Comédien, poète, peintre, héros du "Seigneur des Anneaux"… Et désormais réalisateur : l’acteur Viggo Mortensen passe derrière la caméra avec "Falling", visible à la réouverture des salles, un drame familial intime et maîtrisé sur la vieillesse, la relation père-fils et la mort.

A des années-lumière de la saga fantastique par laquelle Mortensen a définitivement accédé à la célébrité, dans la peau d’Aragorn, "Falling" est inspiré de son expérience personnelle : l’Américano-danois s’y met en scène, dans la peau d’un père de famille moderne. Baptisé John, il élève sur la côte californienne une fillette adoptée, en couple avec un homme d’origine asiatique.

Tout ce que rejette son père, Willis – interprété magistralement par Lance Henriksen – acteur de blockbusters comme "Terminator", ou "Alien", où il joue le plus souvent les "méchants".

L’arrivée dans leur foyer de ce vieux fermier blanc conservateur, perdant peu à peu la tête et condamné par la maladie va bouleverser l’équilibre de la maison.

Peut-on aimer un père qui nous déteste ?

Tout au long du film, par de multiples flash-backs, l’auteur et réalisateur va tirer les fils des rancœurs familiales, nées parfois il y a des dizaines d’années, lorsque la mère de John a été mise à la porte après avoir trompé son mari, où lorsque Willis a appris l’homosexualité de son fils.

Quand la démence efface les souvenirs, est-il encore temps de pardonner ? Peut-on aimer un père qui nous déteste ? Les scènes contemporaines, qui explorent de façon poignante la relation entre ce père et ce fils, désormais séparés par un gouffre, sont parmi les plus réussies.
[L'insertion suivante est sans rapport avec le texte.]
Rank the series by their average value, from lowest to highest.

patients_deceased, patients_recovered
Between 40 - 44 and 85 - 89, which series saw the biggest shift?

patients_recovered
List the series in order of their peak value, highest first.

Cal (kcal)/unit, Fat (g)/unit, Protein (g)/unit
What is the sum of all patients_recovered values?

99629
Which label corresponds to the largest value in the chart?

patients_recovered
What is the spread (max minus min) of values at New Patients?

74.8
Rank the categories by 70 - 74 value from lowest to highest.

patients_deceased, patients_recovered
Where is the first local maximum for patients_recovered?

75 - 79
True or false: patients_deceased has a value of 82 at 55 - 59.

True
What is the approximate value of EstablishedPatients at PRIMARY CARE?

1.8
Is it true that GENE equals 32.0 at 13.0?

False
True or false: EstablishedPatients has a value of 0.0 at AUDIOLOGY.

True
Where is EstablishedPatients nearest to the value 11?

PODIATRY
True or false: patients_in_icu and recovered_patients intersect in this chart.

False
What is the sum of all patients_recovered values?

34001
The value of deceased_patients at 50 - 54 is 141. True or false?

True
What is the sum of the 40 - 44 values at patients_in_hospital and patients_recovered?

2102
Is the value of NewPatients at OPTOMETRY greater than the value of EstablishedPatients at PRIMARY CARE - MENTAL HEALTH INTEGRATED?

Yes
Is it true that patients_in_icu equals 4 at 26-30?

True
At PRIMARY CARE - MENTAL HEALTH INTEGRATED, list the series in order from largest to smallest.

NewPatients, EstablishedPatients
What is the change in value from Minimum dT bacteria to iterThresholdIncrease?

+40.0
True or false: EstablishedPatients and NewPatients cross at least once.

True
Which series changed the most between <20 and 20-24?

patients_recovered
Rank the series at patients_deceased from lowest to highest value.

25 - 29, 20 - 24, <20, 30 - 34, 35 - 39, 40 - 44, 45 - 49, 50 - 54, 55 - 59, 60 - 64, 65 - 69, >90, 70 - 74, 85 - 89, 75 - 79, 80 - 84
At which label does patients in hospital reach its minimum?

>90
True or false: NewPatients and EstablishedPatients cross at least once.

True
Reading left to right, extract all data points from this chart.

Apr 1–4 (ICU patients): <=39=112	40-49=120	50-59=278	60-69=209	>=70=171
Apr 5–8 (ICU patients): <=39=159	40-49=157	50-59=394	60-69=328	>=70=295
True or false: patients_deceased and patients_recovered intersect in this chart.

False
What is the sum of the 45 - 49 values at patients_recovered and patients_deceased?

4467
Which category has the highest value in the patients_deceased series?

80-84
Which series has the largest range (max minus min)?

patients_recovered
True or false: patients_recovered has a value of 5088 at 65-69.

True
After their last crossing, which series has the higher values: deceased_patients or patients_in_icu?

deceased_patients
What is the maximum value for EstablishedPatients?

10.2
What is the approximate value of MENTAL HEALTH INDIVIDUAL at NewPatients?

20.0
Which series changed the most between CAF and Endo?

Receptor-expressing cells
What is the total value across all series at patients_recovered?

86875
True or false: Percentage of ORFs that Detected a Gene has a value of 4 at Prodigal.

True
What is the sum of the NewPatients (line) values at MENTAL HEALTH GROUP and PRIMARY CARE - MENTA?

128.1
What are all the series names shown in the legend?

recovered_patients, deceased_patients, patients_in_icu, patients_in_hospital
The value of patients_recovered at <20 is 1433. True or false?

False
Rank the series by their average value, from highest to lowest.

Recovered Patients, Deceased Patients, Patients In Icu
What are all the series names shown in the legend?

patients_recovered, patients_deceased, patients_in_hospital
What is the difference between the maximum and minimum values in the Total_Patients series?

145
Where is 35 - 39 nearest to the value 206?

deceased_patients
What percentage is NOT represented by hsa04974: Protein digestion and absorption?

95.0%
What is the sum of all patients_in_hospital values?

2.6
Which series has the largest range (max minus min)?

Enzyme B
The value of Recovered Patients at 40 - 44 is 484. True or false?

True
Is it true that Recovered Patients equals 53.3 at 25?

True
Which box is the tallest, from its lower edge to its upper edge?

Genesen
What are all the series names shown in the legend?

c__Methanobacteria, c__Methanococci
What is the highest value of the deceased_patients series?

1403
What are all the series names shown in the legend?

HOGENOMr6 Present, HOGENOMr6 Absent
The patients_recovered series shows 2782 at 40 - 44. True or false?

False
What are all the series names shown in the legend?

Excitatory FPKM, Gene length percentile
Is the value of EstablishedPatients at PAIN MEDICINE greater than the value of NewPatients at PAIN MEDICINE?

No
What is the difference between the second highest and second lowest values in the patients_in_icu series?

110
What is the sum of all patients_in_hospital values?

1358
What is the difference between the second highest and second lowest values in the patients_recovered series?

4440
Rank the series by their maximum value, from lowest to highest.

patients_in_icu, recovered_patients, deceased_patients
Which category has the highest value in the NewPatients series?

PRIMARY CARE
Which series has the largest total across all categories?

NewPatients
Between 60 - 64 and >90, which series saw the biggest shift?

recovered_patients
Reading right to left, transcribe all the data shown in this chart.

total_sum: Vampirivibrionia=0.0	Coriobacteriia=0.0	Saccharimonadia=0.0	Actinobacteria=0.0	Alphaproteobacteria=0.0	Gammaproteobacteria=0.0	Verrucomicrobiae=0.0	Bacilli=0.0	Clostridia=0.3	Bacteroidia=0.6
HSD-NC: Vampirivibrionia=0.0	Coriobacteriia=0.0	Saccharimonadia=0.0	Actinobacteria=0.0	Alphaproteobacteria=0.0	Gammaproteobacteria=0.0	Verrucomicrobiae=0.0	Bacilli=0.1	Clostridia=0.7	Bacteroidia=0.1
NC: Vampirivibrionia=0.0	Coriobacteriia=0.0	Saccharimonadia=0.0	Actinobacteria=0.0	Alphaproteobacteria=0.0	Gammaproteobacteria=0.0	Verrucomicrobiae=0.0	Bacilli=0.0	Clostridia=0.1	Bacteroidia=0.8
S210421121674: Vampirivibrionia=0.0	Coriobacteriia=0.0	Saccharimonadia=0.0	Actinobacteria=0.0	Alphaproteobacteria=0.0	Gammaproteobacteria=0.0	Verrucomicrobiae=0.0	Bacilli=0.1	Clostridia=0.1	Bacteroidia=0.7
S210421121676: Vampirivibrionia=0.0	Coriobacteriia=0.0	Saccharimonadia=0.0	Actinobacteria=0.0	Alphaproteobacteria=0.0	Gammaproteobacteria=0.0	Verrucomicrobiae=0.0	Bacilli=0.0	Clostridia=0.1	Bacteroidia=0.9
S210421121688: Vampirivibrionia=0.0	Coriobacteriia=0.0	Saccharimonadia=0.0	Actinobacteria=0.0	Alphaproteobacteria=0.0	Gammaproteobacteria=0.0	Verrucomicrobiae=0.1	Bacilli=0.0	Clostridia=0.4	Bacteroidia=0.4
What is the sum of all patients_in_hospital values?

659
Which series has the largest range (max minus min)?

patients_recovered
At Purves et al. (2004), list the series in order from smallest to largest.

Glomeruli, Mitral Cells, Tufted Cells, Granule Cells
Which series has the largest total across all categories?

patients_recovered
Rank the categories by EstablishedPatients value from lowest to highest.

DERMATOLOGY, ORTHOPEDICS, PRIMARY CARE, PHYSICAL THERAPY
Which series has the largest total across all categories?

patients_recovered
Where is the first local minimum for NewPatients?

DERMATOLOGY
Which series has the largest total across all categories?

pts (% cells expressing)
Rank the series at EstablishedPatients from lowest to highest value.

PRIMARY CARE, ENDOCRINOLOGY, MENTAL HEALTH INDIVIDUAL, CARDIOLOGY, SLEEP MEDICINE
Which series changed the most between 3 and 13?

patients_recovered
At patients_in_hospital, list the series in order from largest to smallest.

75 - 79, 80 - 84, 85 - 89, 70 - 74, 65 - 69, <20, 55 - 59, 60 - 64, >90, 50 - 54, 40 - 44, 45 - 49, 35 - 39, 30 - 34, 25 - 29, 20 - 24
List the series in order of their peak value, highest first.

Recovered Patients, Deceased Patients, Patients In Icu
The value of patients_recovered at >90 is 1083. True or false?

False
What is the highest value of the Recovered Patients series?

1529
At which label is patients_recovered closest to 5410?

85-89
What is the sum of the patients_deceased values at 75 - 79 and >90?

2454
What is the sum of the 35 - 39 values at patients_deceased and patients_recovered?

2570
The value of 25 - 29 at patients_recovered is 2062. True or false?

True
Dirigé par des cinéastes aussi prestigieux que David Cronenberg (A history of violence"), Jane Campion (Portrait de femme) ou Peter Farrelly (Green book dans lequel il jouait le chauffeur blanc d’un musicien noir, en tournée dans le sud raciste des Etats-Unis), Mortensen a commencé à écrire "Falling" après avoir perdu sa mère.

Le projet, sur la relation "aussi fondamentale que complexe qui lie un enfant à ses parents", n’a été réalisé que plusieurs années plus tard.

L’acteur, trois fois nommé aux Oscars, raconte qu’il ne pensait pas y incarner l’un des rôles principaux. Mais a finalement choisi de le faire, obtenant ainsi le financement nécessaire à la production.